◆ The problem
From the passage below on the canceled New York City Marathon, print word for word the section that begins at "I had taken" and stops after "race was canceled.".

◆ Provided passage
════
In fact, more often than not, live throws major curve balls your way. Sometimes those curve balls come in the form of an injury. Sometimes curve balls mean getting hospitalized after months of failing health. And in the worst case scenarios, curve balls mean unpreventable natural disasters blowing through your home town, ruining homes and, in the process, sending an entire 5-borough city and its surrounding regions into total upheaval.
As much as people have been comparing Hurricane Sandy’s arrival and devastation in the northeast to Hurricane Katrina and even to the events of 9/11, major events like these are unique and ultimately unprecedented.
People could tape their windows and surround their homes with sandbags, but I don’t think anyone could prepare for the physical, mental and emotional toll this storm took on the area.
Of course, as I’ve mentioned, I was incredibly lucky in this situation. I didn’t lose power and my home, my office and my loved ones are safe. I spent much of last week feeling guilty that I was so unharmed when people blocks away were out in the cold.
All the while, as much as people claimed to have all the right answers, the situation surrounding the New York City Marathon was also unprecedented. And with that came so many emotions.
I felt conflicted all week. The marathon was still set to happen, so I was planning to run it. But I was never excited about it. It wasn’t going to be the New York City Marathon we had all planned for. And by late Thursday, when preparations for the marathon were fully underway and bodies were still being pulled from the waters surrounding Staten Island, my heart hurt. I wanted to run, I had trained to run, and maybe the marathon would, after all, unite the city.
But it still felt so wrong.
I had taken Friday off from work to go to the Expo. So I did that, hoping it would boost my enthusiasm.
I got free cheese samples, I got my bib and I met Desiree Davila.
I still didn’t want to run the race. It even became clear that running the race might be unsafe for the runners, and that terrified me.
I spent the rest of Friday cleaning the apartment before my weekend visitors arrived. Emily was coming up from D.C., Lauren and her husband were driving down from Vermont, and my best friend Becky and her husband were flying up from Charlotte, NC. All my favorite people were coming to town for a weekend that I had such mixed emotions toward.
And then — finally — the race was canceled.
I was upset. I was relieved. I no longer had to make the decision about whether or not to run.
But I still wanted to run.
I didn’t want to run the NYC Marathon. But I wanted to run a marathon.
Twitter was overtaken by runners in support of the city’s decision to ultimately cancel the race — but those same runners, understandably, wanted to do something with their training. They made plans to go to Richmond or Rehoboth to run upcoming marathons.
I didn’t want to run those marathons. I wasn’t really sure what I wanted to do.
So I just got drunk and decided I’d figure out the running stuff later. I didn’t have the amazing 16 weeks of training behind me. I knew my sub-4:00 time goal I’d set at the start of 2012 was far-reaching, and I knew traveling to Richmond, Rehoboth or somewhere else with a close-by marathon wasn’t feasible for me in the next few weeks.
All the while, I kept having those same feelings of guilt I’d felt all week: I was thinking about running while people in the city were suffering. Badly.
I woke up Saturday morning and knew I needed to run. That’s just what I do. It’s how I escape and it’s how I feel better.
════
◆ Extracted records
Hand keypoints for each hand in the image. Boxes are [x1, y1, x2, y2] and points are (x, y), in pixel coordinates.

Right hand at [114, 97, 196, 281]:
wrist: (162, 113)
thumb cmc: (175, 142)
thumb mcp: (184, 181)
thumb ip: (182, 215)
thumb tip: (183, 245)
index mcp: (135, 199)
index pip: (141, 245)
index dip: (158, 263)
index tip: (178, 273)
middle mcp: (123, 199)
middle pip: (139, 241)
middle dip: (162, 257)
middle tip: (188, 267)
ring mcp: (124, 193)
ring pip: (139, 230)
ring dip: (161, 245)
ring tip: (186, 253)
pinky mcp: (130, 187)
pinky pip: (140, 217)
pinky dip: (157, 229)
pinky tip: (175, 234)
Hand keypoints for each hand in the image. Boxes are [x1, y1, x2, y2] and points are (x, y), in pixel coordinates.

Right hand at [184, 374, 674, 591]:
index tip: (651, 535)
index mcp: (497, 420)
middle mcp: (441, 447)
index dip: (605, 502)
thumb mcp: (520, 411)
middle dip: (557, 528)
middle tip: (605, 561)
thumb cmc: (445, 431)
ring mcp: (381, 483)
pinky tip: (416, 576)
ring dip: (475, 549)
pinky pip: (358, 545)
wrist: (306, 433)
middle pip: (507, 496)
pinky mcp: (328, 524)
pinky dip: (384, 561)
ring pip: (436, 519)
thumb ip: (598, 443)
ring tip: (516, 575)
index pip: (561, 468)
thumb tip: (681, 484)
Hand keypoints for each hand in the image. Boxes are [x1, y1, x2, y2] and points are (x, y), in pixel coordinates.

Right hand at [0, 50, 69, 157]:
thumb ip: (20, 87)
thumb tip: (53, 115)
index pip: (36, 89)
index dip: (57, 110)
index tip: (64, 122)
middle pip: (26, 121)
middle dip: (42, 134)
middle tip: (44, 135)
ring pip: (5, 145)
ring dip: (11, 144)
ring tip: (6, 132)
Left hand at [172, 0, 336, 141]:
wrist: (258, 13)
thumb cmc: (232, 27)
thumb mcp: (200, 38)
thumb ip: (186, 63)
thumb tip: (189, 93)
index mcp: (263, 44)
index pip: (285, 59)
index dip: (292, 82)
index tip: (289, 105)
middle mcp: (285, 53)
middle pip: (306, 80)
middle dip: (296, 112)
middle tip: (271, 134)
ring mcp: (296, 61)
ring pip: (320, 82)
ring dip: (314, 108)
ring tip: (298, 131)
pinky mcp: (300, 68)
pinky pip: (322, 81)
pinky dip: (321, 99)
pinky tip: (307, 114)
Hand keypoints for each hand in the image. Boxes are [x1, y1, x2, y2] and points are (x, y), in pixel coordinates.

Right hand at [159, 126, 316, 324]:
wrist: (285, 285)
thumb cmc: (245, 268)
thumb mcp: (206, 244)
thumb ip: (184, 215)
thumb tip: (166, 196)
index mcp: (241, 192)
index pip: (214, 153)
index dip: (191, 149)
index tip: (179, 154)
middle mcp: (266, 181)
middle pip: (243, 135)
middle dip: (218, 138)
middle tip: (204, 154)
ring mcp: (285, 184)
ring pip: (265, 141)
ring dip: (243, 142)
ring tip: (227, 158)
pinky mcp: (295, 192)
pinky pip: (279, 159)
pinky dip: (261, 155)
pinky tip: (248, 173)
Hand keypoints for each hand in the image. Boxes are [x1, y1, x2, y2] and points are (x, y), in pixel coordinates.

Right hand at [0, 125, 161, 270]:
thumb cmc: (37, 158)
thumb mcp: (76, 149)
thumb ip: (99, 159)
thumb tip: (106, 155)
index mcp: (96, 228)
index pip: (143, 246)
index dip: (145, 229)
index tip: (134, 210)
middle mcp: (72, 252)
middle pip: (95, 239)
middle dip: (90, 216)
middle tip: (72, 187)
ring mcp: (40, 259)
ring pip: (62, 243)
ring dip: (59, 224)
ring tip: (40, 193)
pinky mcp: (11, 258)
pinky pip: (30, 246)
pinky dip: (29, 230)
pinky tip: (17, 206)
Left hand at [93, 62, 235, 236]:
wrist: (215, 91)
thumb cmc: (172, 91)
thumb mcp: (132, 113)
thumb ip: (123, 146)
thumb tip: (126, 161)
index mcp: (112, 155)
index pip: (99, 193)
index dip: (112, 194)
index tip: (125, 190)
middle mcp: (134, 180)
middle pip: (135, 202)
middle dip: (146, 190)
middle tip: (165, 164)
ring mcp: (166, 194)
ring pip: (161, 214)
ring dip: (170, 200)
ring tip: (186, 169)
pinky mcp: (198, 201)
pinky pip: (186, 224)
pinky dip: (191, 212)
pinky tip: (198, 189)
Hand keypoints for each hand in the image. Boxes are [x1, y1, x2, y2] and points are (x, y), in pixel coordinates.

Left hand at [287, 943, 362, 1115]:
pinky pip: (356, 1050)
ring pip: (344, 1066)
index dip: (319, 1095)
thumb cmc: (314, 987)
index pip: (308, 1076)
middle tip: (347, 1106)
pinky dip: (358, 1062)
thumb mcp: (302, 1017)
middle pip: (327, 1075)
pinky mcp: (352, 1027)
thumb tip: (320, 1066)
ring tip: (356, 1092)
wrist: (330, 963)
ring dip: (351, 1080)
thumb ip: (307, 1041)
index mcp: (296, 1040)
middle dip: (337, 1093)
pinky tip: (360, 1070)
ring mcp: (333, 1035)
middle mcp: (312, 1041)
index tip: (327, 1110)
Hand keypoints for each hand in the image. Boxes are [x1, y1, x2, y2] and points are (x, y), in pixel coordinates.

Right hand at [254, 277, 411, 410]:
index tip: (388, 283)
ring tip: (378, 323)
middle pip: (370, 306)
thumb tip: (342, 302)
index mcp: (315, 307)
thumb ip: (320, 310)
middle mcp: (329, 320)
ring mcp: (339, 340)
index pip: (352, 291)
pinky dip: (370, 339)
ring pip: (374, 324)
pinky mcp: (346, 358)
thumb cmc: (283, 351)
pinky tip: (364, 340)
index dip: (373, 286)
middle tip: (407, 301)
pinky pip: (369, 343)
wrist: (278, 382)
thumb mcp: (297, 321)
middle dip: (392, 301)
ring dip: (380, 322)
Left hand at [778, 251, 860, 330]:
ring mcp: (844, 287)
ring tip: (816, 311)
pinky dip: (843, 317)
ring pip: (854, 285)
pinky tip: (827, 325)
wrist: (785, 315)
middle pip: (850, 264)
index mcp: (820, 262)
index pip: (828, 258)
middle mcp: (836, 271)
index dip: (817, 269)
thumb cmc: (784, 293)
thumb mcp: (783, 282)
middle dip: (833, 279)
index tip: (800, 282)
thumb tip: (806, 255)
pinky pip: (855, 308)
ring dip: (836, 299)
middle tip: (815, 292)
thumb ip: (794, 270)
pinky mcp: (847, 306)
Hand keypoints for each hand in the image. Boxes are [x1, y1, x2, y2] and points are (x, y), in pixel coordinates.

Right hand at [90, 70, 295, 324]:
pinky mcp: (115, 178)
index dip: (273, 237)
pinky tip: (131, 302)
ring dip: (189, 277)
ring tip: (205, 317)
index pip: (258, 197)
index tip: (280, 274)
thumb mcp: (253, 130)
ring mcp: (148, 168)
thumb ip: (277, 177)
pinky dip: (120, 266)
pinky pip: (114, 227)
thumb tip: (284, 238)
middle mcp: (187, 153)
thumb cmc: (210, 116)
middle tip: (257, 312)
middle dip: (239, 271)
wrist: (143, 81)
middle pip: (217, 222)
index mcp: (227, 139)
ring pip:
════
◆ Response
I had taken Friday off from work to go to the Expo. So I did that, hoping it would boost my enthusiasm.
I got free cheese samples, I got my bib and I met Desiree Davila.
I still didn’t want to run the race. It even became clear that running the race might be unsafe for the runners, and that terrified me.
I spent the rest of Friday cleaning the apartment before my weekend visitors arrived. Emily was coming up from D.C., Lauren and her husband were driving down from Vermont, and my best friend Becky and her husband were flying up from Charlotte, NC. All my favorite people were coming to town for a weekend that I had such mixed emotions toward.
And then — finally — the race was canceled.